— What this task involves —
Print the material underneath in full, keeping every line exactly as it is.
(Data excerpts)
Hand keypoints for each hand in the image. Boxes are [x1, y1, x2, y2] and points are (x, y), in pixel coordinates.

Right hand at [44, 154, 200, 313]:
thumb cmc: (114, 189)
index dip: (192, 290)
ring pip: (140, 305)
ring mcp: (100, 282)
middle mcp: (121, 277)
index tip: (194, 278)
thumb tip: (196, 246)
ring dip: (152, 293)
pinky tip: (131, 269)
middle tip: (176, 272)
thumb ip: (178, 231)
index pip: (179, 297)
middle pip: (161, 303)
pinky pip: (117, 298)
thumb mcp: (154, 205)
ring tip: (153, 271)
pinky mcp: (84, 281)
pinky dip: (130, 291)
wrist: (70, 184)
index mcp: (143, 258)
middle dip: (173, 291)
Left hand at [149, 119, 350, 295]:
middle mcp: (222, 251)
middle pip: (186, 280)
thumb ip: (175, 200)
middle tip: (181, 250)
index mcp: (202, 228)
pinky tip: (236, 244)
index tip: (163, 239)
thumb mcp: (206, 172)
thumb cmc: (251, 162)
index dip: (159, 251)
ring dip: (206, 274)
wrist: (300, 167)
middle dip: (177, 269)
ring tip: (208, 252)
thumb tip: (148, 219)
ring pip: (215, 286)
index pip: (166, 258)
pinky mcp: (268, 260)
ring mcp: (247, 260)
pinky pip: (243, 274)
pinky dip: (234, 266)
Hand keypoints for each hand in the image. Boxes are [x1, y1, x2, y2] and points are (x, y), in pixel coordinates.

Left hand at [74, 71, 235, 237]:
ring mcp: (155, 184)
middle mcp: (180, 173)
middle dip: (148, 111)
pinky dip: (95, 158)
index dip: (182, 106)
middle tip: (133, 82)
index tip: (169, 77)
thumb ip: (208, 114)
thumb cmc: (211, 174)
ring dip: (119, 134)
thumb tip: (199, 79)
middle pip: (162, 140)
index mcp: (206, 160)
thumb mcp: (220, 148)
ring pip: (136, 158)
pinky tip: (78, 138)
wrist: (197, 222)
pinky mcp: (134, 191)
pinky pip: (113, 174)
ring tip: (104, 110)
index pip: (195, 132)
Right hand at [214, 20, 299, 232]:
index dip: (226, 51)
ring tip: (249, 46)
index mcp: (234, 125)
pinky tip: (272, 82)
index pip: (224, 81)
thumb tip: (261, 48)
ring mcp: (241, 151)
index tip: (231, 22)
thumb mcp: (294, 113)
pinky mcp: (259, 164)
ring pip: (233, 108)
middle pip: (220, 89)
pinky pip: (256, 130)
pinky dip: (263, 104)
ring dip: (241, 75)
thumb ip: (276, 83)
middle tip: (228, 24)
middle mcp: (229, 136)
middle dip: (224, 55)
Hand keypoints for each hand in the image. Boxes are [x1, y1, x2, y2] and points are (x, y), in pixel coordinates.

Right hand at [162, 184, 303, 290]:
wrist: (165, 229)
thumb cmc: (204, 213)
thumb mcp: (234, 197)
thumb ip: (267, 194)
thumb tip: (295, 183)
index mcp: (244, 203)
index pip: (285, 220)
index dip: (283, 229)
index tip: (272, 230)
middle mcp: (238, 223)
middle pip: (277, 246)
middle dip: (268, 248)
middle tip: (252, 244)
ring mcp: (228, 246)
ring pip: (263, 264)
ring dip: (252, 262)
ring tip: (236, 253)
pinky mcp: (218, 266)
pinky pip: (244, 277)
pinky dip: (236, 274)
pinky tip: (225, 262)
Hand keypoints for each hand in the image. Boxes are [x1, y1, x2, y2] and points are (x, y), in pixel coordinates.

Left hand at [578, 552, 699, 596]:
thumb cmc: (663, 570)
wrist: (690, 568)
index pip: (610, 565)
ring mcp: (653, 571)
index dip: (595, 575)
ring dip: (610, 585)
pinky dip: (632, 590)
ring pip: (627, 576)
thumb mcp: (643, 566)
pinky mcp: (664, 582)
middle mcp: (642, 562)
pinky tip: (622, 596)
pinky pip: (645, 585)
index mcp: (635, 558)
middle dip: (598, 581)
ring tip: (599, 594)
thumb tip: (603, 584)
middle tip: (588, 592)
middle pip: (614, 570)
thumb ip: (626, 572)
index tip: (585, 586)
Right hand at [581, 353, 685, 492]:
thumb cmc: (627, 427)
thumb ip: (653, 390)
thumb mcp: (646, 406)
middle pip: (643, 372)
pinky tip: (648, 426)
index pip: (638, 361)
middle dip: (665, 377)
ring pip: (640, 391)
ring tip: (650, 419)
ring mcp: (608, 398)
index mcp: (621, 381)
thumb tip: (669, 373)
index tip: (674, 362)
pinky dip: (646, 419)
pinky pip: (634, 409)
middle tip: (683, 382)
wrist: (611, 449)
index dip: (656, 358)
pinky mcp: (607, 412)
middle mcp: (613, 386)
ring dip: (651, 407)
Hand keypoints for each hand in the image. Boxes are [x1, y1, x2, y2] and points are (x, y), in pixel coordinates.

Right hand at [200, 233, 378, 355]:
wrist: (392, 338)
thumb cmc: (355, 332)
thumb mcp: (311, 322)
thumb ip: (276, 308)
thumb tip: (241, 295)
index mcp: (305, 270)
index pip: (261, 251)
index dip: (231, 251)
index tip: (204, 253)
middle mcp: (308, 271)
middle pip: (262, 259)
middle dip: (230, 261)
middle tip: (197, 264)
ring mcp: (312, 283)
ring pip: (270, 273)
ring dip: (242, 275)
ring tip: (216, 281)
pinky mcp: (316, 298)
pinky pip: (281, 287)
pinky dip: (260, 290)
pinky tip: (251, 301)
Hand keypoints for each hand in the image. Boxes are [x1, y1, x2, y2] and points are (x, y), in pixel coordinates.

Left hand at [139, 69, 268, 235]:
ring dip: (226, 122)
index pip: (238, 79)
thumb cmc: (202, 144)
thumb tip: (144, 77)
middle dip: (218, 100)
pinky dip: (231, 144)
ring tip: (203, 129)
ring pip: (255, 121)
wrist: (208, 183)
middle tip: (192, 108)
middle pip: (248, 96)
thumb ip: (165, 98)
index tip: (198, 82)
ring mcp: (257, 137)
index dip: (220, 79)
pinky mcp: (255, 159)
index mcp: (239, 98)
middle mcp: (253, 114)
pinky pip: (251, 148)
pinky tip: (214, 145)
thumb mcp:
(End Data excerpts)
— Completed exercise —
Hand keypoints for each hand in the image. Boxes are [x1, y1, x2, y2] and points are (x, y), in pixel coordinates.

Right hand at [44, 154, 200, 313]:
thumb cmc: (114, 189)
index dip: (192, 290)
ring pip: (140, 305)
ring mcp: (100, 282)
middle mcp: (121, 277)
index tip: (194, 278)
thumb tip: (196, 246)
ring dip: (152, 293)
pinky tip: (131, 269)
middle tip: (176, 272)
thumb ip: (178, 231)
index pip: (179, 297)
middle pip: (161, 303)
pinky pip: (117, 298)
thumb mcp: (154, 205)
ring tip: (153, 271)
pinky mcp: (84, 281)
pinky dip: (130, 291)
wrist: (70, 184)
index mcp: (143, 258)
middle dip: (173, 291)
Left hand at [149, 119, 350, 295]:
middle mcp: (222, 251)
middle pip: (186, 280)
thumb ip: (175, 200)
middle tip: (181, 250)
index mcp: (202, 228)
pinky tip: (236, 244)
index tip: (163, 239)
thumb mcp: (206, 172)
thumb cmc: (251, 162)
index dip: (159, 251)
ring dip: (206, 274)
wrist: (300, 167)
middle dip: (177, 269)
ring tip: (208, 252)
thumb tip: (148, 219)
ring pip: (215, 286)
index pip: (166, 258)
pinky mcp: (268, 260)
ring mcp: (247, 260)
pinky pip: (243, 274)
pinky dip: (234, 266)
Hand keypoints for each hand in the image. Boxes are [x1, y1, x2, y2] and points are (x, y), in pixel coordinates.

Left hand at [74, 71, 235, 237]:
ring mcp: (155, 184)
middle mcp: (180, 173)
middle dip: (148, 111)
pinky dip: (95, 158)
index dip: (182, 106)
middle tip: (133, 82)
index tip: (169, 77)
thumb ip: (208, 114)
thumb cmc: (211, 174)
ring dip: (119, 134)
thumb tip: (199, 79)
middle pip: (162, 140)
index mcp: (206, 160)
thumb mcp: (220, 148)
ring pip: (136, 158)
pinky tip: (78, 138)
wrist: (197, 222)
pinky mcp: (134, 191)
pinky pip: (113, 174)
ring tip: (104, 110)
index pip: (195, 132)
Right hand at [214, 20, 299, 232]:
index dip: (226, 51)
ring tip: (249, 46)
index mcp: (234, 125)
pinky tip: (272, 82)
index pip: (224, 81)
thumb tip: (261, 48)
ring mcp: (241, 151)
index tip: (231, 22)
thumb mcp: (294, 113)
pinky mcp: (259, 164)
ring pip: (233, 108)
middle pip: (220, 89)
pinky pip: (256, 130)
pinky dip: (263, 104)
ring dip: (241, 75)
thumb ip: (276, 83)
middle tip: (228, 24)
middle mcp: (229, 136)
middle dip: (224, 55)
Hand keypoints for each hand in the image. Boxes are [x1, y1, x2, y2] and points are (x, y), in pixel coordinates.

Right hand at [162, 184, 303, 290]:
wrist: (165, 229)
thumb cmc: (204, 213)
thumb mcp: (234, 197)
thumb ip: (267, 194)
thumb tip: (295, 183)
index mcp: (244, 203)
index pip: (285, 220)
index dip: (283, 229)
index tip: (272, 230)
middle mcp: (238, 223)
middle pip: (277, 246)
middle dip: (268, 248)
middle tip: (252, 244)
ring mcp: (228, 246)
ring pip: (263, 264)
ring dip: (252, 262)
ring tip: (236, 253)
pinky mcp: (218, 266)
pinky pip: (244, 277)
pinky dip: (236, 274)
pinky tip: (225, 262)
Hand keypoints for each hand in the image. Boxes are [x1, y1, x2, y2] and points are (x, y), in pixel coordinates.

Left hand at [578, 552, 699, 596]:
thumb cmc: (663, 570)
wrist: (690, 568)
index pip: (610, 565)
ring mcp: (653, 571)
index dip: (595, 575)
ring dip: (610, 585)
pinky dip: (632, 590)
ring pip: (627, 576)
thumb mcp: (643, 566)
pinky mcp: (664, 582)
middle mcp: (642, 562)
pinky tip: (622, 596)
pinky pip: (645, 585)
index mcp: (635, 558)
middle dip: (598, 581)
ring tip: (599, 594)
thumb tip: (603, 584)
middle tip: (588, 592)
middle pip: (614, 570)
thumb ip: (626, 572)
index tip: (585, 586)
Right hand at [581, 353, 685, 492]:
thumb cmc: (627, 427)
thumb ip: (653, 390)
thumb mcp: (646, 406)
middle pip: (643, 372)
pinky tip: (648, 426)
index pip: (638, 361)
middle dip: (665, 377)
ring pip: (640, 391)
ring tip: (650, 419)
ring mcp: (608, 398)
index mcp: (621, 381)
thumb tip: (669, 373)
index tip: (674, 362)
pinky dip: (646, 419)
pinky pip: (634, 409)
middle tip: (683, 382)
wrist: (611, 449)
index dip: (656, 358)
pinky mcp: (607, 412)
middle mcp: (613, 386)
ring dip: (651, 407)
Hand keypoints for each hand in the image. Boxes are [x1, y1, x2, y2] and points are (x, y), in pixel coordinates.

Right hand at [200, 233, 378, 355]:
wrist: (392, 338)
thumb cmc: (355, 332)
thumb mcp: (311, 322)
thumb ip: (276, 308)
thumb tip: (241, 295)
index mcp: (305, 270)
index pip: (261, 251)
index dip: (231, 251)
index tip: (204, 253)
middle mcp: (308, 271)
middle pip: (262, 259)
middle dip: (230, 261)
middle tip: (197, 264)
ring mcp: (312, 283)
ring pip: (270, 273)
ring dip: (242, 275)
ring tip: (216, 281)
pinky mcp: (316, 298)
pinky pip: (281, 287)
pinky dip: (260, 290)
pinky tip: (251, 301)
Hand keypoints for each hand in the image. Boxes are [x1, y1, x2, y2] and points are (x, y), in pixel coordinates.

Left hand at [139, 69, 268, 235]:
ring dip: (226, 122)
index pip: (238, 79)
thumb cmc: (202, 144)
thumb tip: (144, 77)
middle dip: (218, 100)
pinky dip: (231, 144)
ring tip: (203, 129)
ring pip: (255, 121)
wrist: (208, 183)
middle tip: (192, 108)
middle pip: (248, 96)
thumb ip: (165, 98)
index tip: (198, 82)
ring mcp: (257, 137)
index dip: (220, 79)
pinky mcp: (255, 159)
index mcp: (239, 98)
middle mcp: (253, 114)
pinky pip: (251, 148)
pinky tip: (214, 145)
thumb mcp:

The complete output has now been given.